Bounding boxes with keypoints:

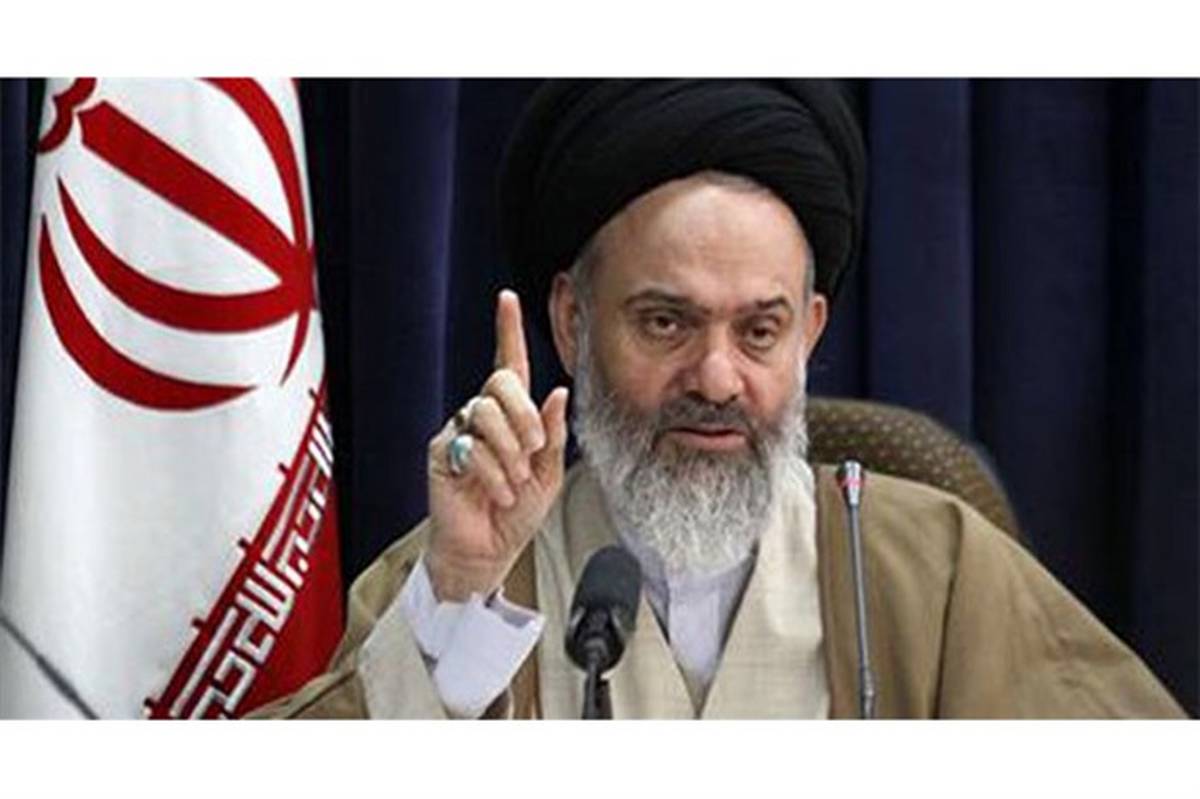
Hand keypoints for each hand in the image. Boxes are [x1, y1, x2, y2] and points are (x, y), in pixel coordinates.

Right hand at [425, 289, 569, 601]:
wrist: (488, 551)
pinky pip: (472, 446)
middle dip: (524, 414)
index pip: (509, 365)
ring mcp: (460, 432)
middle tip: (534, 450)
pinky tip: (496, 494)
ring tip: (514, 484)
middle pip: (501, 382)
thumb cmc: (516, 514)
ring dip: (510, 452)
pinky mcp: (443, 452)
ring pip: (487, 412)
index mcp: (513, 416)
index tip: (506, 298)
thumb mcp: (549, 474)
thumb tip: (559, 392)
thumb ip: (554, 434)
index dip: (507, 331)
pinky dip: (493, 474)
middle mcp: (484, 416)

---

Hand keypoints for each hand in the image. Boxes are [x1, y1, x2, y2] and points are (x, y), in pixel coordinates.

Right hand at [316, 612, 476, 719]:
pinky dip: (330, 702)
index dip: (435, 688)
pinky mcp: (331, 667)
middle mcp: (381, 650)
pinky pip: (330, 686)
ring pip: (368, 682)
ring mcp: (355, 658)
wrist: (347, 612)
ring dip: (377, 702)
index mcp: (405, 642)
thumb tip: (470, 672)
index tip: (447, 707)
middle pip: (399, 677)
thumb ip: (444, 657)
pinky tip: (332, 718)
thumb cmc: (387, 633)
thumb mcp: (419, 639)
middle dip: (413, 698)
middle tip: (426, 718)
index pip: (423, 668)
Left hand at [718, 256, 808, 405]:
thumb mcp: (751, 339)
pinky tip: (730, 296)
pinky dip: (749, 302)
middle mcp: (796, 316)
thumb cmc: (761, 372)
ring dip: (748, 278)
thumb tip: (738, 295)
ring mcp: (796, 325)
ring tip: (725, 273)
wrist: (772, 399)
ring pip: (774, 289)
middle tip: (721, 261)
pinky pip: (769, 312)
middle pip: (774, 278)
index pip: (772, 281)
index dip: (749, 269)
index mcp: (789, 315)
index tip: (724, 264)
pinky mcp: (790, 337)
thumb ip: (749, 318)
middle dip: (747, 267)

TASK GOAL:
Restate word for word only the lines above from the line containing "index dip: (435, 688)" to the line containing "thumb mcp: (419, 639)", both of them included.

ANSWER SPACE:
index dip: (435, 688)
pinky mcp: (331, 667)
middle mcp: (381, 650)
pinky pip: (330, 686)
ring pip: (368, 682)
ring mcp: (355, 658)
wrist: (347, 612)
ring dip: (377, 702)
index mcp: (405, 642)
thumb tip: (470, 672)
index tip: (447, 707)
middle pip: (399, 677)
thumb ip: (444, 657)
pinky tip: (332, 718)
thumb cmc: (387, 633)
thumb mcp: (419, 639)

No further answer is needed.